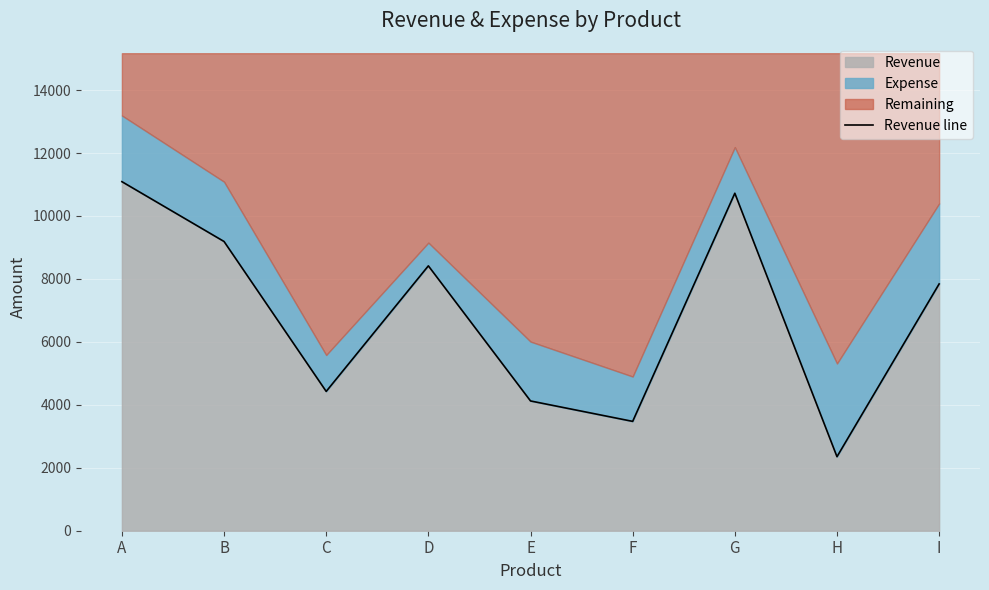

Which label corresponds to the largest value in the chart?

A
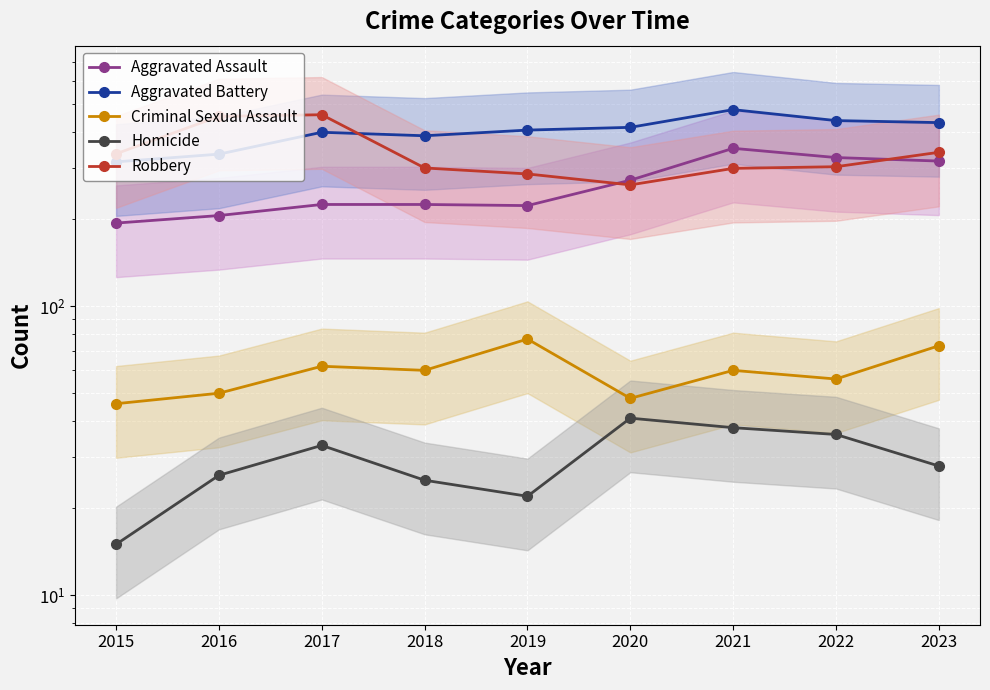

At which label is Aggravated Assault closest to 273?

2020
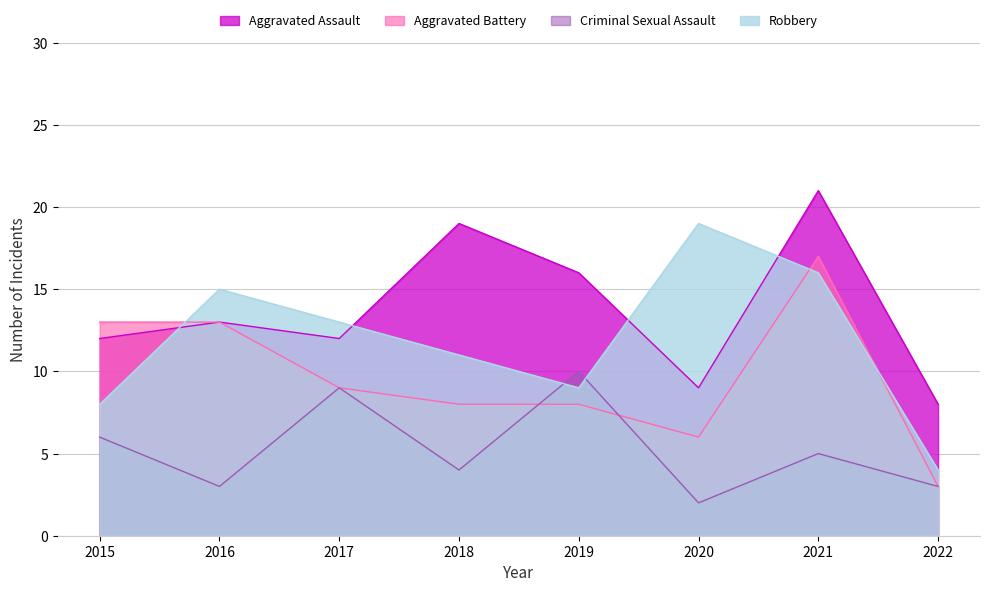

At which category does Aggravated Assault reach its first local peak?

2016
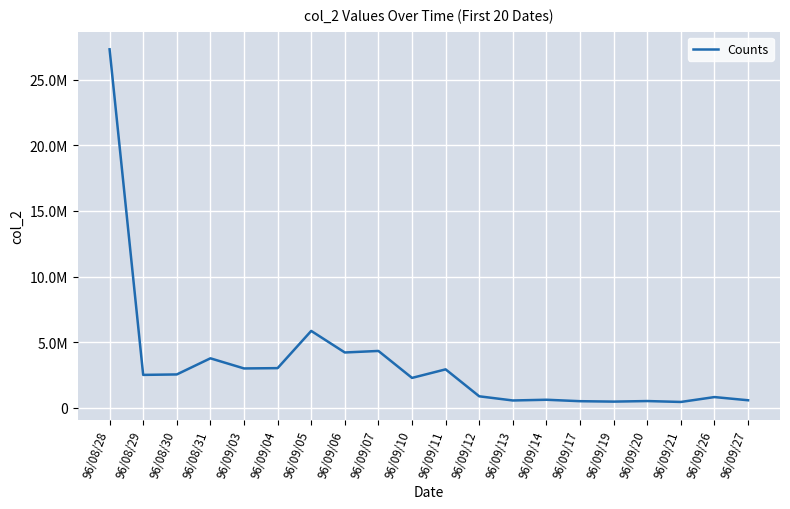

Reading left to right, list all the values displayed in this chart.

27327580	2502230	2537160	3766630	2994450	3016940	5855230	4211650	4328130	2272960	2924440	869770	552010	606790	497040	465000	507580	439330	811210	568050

### Task description
Please copy the listing above word for word, leaving out the pictures.

### Problem solution
Which label corresponds to the largest value in the chart?

A

At which label is Aggravated Assault closest to 273?

2020

At which category does Aggravated Assault reach its first local peak?

2016

Reading left to right, list all the values displayed in this chart.

27327580	2502230	2537160	3766630	2994450	3016940	5855230	4211650	4328130	2272960	2924440	869770	552010	606790	497040	465000	507580	439330	811210	568050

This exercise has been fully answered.